Бабель был сыт и слегка навеселе.

Вечер получился, действительно, восхитительным. Компания подобралась изысканная, женщины – все, правда, в возрасте – как-то необыкновенно цвели и пахли, точно обрели на несколько часов вторую молодость, и сам он был сегодня по-особенному остроумен и красноречив. А что еще нужно человеку, чтобы чувствовать себя уверенным и… и почти счастливым? Да, пожалуй, именно так: счастливым! Ни-че-го! Но именно – почти. Потому что полного счастья нет. И не может быть. Все относительно. И что вчера казалось счастьем, и даже почти недостижимым счастьем, сегодня, когда оно достигнуто, превратилось в повторяющуюся обыденность, и ты уже оглядываешься по сторонам в поисках чего-то нового, неизведанного, запредельного. И дело не только в том, что ты – писатель, но более всего в том, что ты еще и человек: тебе нужны знаки внимания женщин и мужчин, тебе просто необходима уверенность, что тебя слушают, запоминают каждое твое слово, что завтра эти слова пойдут ходить по Москве, и весьма важные лица станут покачивать головами: «Ну, этот Бабель! – и какой же, однако, умница!»

Бабель взял случайно подвернувшегося извозчика, назвал Пушкинскую площадь. Но вышел, не доезжая до площади, возле бывшего Алексеевского магазина. Отпустив извозчика, постоял в раздумье перед тяжелыми резными дверьми, махнул беспечно рукой и пошагал вверх по улице Горького. Он шагал по улице, освещенной многочисленными фонарями, помахивал зонтиком и улыбался.

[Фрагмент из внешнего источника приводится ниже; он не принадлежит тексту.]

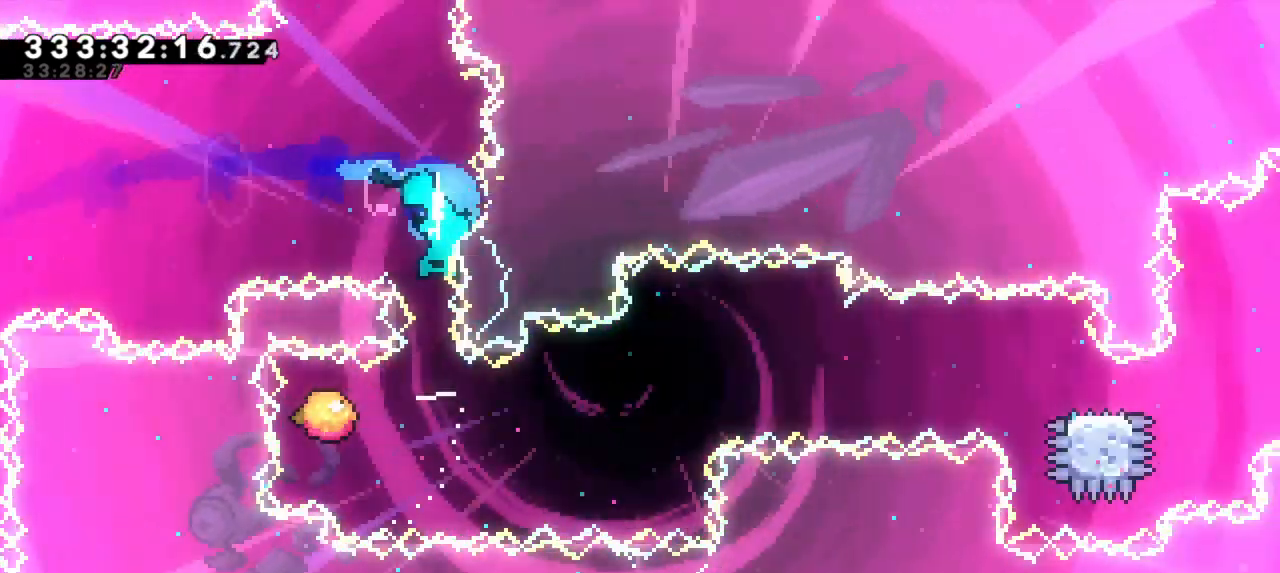
{"keys": ["right"], "events": [[33, "dash", "up"], [33, "down", "up"]]}
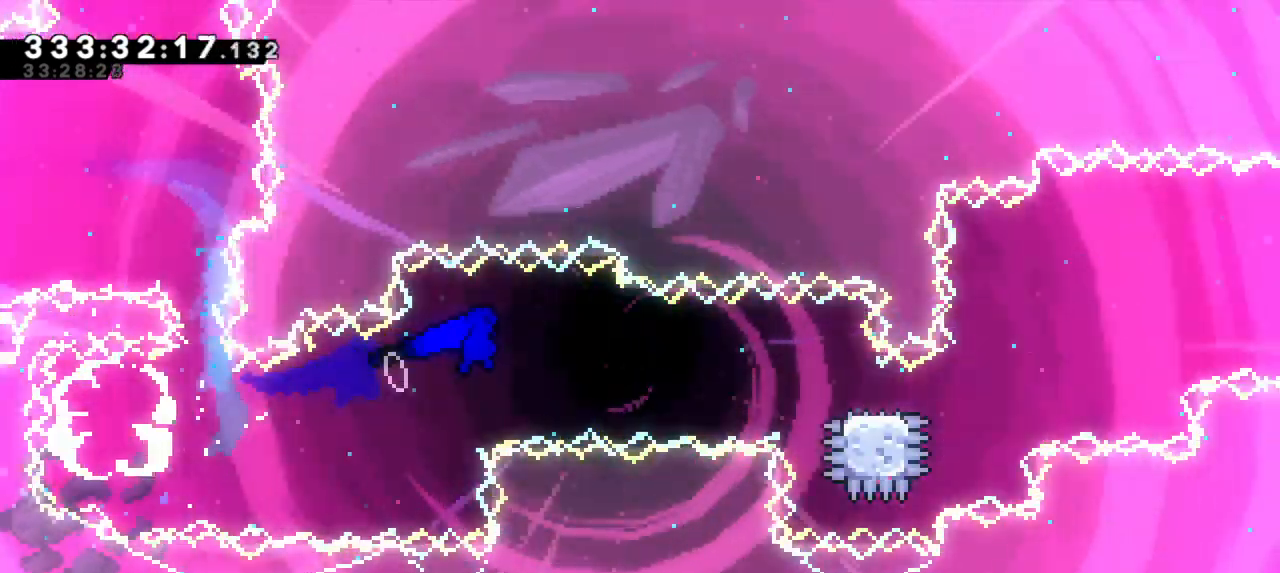
{"keys": ["dash", "jump2", "right"], "events": [[267, "dash", "down"], [283, "down", "down"], [467, "jump2", "down"], [500, "down", "up"]]}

Бабель спешил на свидание, но не с главным режиссером театра Сатиры, а с одной из молоденьких актрис этого театра, с которой договорился накануне встретиться после спектакля и проводить ее домой. Юную провинциалочку так очаровали его искрометные пассажи, так потрясла одна только возможность стоять рядом и разговаривать с самим Бабелем, молва о котором растеклась по всей стране, что она готова на все, чтобы эту возможность не упустить и продолжить… Да что там! – она готова была на все еще раньше, как только встала на стезю лицедейства, на которой реальность значит меньше, чем представление об этой реальности, переложенная на условный язык театральных подмостков. Можно себе представить, что она ожидает от этой встречи, какие горизонты распахиваются в ее курином воображении! И пусть, и ради бога! Без этих глупеньких курочек жизнь была бы пресна и однообразна. Ведь для чего-то господь создает такие особи, и надо лишь не полениться и нагнуться, чтобы эта особь оказалась с тобой в одной постели. А там уж царствует твое воображение, твой опыт, твои способности.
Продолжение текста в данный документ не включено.